§ **PROBLEM DETAILS**: Print the complete listing so that it matches the original exactly.
────────
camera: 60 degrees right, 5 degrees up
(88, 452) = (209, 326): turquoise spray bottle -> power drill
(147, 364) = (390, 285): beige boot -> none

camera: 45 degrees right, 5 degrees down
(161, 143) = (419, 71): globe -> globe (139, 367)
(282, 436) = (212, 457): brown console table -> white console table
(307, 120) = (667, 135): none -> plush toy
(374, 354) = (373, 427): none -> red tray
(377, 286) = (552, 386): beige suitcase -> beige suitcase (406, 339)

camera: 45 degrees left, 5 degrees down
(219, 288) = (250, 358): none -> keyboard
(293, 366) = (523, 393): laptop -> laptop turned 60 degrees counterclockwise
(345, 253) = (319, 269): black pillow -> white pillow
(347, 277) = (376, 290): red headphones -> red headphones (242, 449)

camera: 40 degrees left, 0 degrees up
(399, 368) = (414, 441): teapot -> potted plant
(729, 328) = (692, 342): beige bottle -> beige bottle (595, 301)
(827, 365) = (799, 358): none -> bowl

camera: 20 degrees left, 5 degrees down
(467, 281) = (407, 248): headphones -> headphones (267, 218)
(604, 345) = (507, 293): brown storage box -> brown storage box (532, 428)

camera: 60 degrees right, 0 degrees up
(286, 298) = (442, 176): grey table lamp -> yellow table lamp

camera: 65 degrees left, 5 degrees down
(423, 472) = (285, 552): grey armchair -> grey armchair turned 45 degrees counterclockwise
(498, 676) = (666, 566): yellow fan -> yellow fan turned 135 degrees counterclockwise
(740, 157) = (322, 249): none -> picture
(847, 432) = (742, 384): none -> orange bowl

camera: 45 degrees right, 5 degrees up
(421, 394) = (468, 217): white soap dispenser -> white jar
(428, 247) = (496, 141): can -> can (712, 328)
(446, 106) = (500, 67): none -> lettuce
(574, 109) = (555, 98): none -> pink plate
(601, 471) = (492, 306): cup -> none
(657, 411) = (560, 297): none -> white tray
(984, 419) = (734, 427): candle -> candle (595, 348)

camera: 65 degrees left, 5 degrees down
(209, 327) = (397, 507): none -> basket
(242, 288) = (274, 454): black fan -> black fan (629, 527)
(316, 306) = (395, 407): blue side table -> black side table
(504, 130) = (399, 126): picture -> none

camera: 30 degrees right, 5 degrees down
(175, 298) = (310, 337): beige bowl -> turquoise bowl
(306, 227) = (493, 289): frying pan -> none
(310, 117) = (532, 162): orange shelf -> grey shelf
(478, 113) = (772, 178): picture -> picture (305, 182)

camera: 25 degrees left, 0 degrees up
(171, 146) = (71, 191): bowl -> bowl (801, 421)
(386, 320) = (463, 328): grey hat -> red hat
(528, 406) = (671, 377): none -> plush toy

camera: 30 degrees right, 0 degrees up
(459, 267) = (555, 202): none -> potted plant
────────
§ **YOUR RESPONSE**:
camera: 60 degrees right, 5 degrees up
(88, 452) = (209, 326): turquoise spray bottle -> power drill
(147, 364) = (390, 285): beige boot -> none

camera: 45 degrees right, 5 degrees down
(161, 143) = (419, 71): globe -> globe (139, 367)
(282, 436) = (212, 457): brown console table -> white console table
(307, 120) = (667, 135): none -> plush toy
(374, 354) = (373, 427): none -> red tray
(377, 286) = (552, 386): beige suitcase -> beige suitcase (406, 339)

camera: 45 degrees left, 5 degrees down
(219, 288) = (250, 358): none -> keyboard
(293, 366) = (523, 393): laptop -> laptop turned 60 degrees counterclockwise
(345, 253) = (319, 269): black pillow -> white pillow
(347, 277) = (376, 290): red headphones -> red headphones (242, 449)

camera: 40 degrees left, 0 degrees up
(399, 368) = (414, 441): teapot -> potted plant
(729, 328) = (692, 342): beige bottle -> beige bottle (595, 301)
(827, 365) = (799, 358): none -> bowl

camera: 20 degrees left, 5 degrees down
(467, 281) = (407, 248): headphones -> headphones (267, 218)
(604, 345) = (507, 293): brown storage box -> brown storage box (532, 428)

camera: 60 degrees right, 0 degrees up
(286, 298) = (442, 176): grey table lamp -> yellow table lamp

camera: 65 degrees left, 5 degrees down
(423, 472) = (285, 552): grey armchair -> grey armchair turned 45 degrees counterclockwise
(498, 676) = (666, 566): yellow fan -> yellow fan turned 135 degrees counterclockwise
(740, 157) = (322, 249): none -> picture
(847, 432) = (742, 384): none -> orange bowl

camera: 45 degrees right, 5 degrees up
(421, 394) = (468, 217): white soap dispenser -> white jar
(428, 247) = (496, 141): can -> can (712, 328)
(446, 106) = (500, 67): none -> lettuce
(574, 109) = (555, 98): none -> pink plate
(601, 471) = (492, 306): cup -> none
(657, 411) = (560, 297): none -> white tray
(984, 419) = (734, 427): candle -> candle (595, 348)

camera: 65 degrees left, 5 degrees down
(209, 327) = (397, 507): none -> basket
(242, 288) = (274, 454): black fan -> black fan (629, 527)
(316, 306) = (395, 407): blue side table -> black side table
(504, 130) = (399, 126): picture -> none

camera: 30 degrees right, 5 degrees down
(175, 298) = (310, 337): beige bowl -> turquoise bowl
(306, 227) = (493, 289): frying pan -> none
(310, 117) = (532, 162): orange shelf -> grey shelf
(478, 113) = (772, 178): picture -> picture (305, 182)

camera: 25 degrees left, 0 degrees up
(171, 146) = (71, 191): bowl -> bowl (801, 421)
(386, 320) = (463, 328): grey hat -> red hat
(528, 406) = (671, 377): none -> plush toy

camera: 30 degrees right, 0 degrees up
(459, 267) = (555, 202): none -> potted plant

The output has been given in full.